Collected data
>>

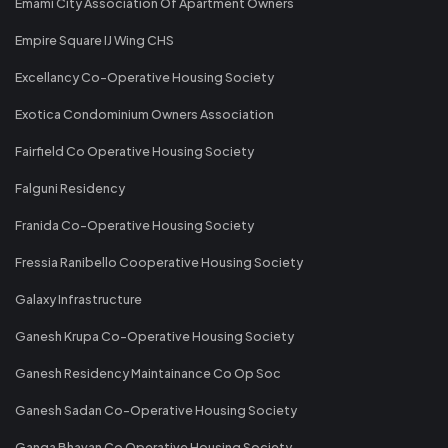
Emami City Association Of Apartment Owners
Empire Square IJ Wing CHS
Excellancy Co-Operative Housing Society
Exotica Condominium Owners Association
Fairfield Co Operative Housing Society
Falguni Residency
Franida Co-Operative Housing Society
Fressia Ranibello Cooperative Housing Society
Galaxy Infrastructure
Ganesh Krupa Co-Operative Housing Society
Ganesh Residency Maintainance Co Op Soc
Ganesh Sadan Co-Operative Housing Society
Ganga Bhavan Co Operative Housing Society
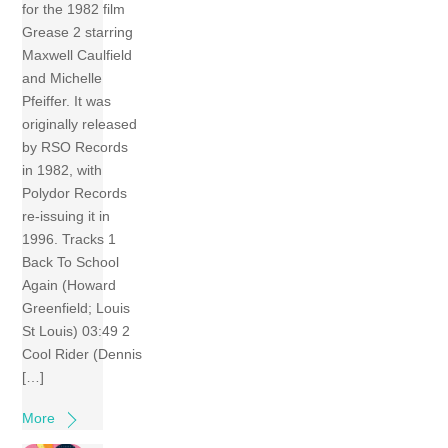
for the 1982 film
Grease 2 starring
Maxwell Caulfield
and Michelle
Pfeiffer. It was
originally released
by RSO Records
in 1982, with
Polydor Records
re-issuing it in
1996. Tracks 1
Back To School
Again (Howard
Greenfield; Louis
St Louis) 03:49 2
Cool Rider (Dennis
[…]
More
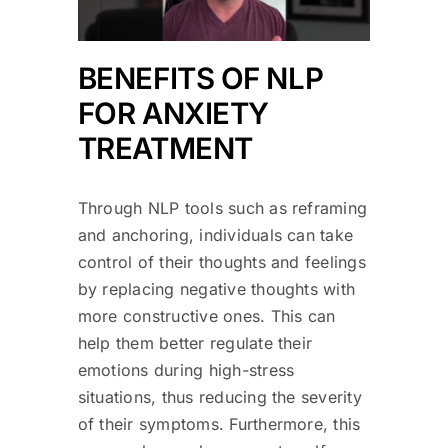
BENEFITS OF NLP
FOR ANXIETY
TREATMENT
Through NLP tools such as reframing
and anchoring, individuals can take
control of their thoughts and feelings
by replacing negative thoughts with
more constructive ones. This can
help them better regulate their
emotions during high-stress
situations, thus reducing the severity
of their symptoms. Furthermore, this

<<

TASK TO CARRY OUT →
Output every entry exactly as given; pictures are not part of the copy.

EXERCISE ANSWER →
Emami City Association Of Apartment Owners
Empire Square IJ Wing CHS
Excellancy Co-Operative Housing Society
Exotica Condominium Owners Association
Fairfield Co Operative Housing Society
Falguni Residency
Franida Co-Operative Housing Society
Fressia Ranibello Cooperative Housing Society
Galaxy Infrastructure
Ganesh Krupa Co-Operative Housing Society
Ganesh Residency Maintainance Co Op Soc
Ganesh Sadan Co-Operative Housing Society
Ganga Bhavan Co Operative Housing Society
for the 1982 film
Grease 2 starring
Maxwell Caulfield
and Michelle
Pfeiffer. It was
originally released
by RSO Records
in 1982, with
Polydor Records
re-issuing it in
1996. Tracks 1
Back To School
Again (Howard
Greenfield; Louis
St Louis) 03:49 2
Cool Rider (Dennis
[…]
More
BENEFITS OF NLP
FOR ANXIETY
TREATMENT
Through NLP tools such as reframing
and anchoring, individuals can take
control of their thoughts and feelings
by replacing negative thoughts with
more constructive ones. This can
help them better regulate their
emotions during high-stress
situations, thus reducing the severity
of their symptoms. Furthermore, this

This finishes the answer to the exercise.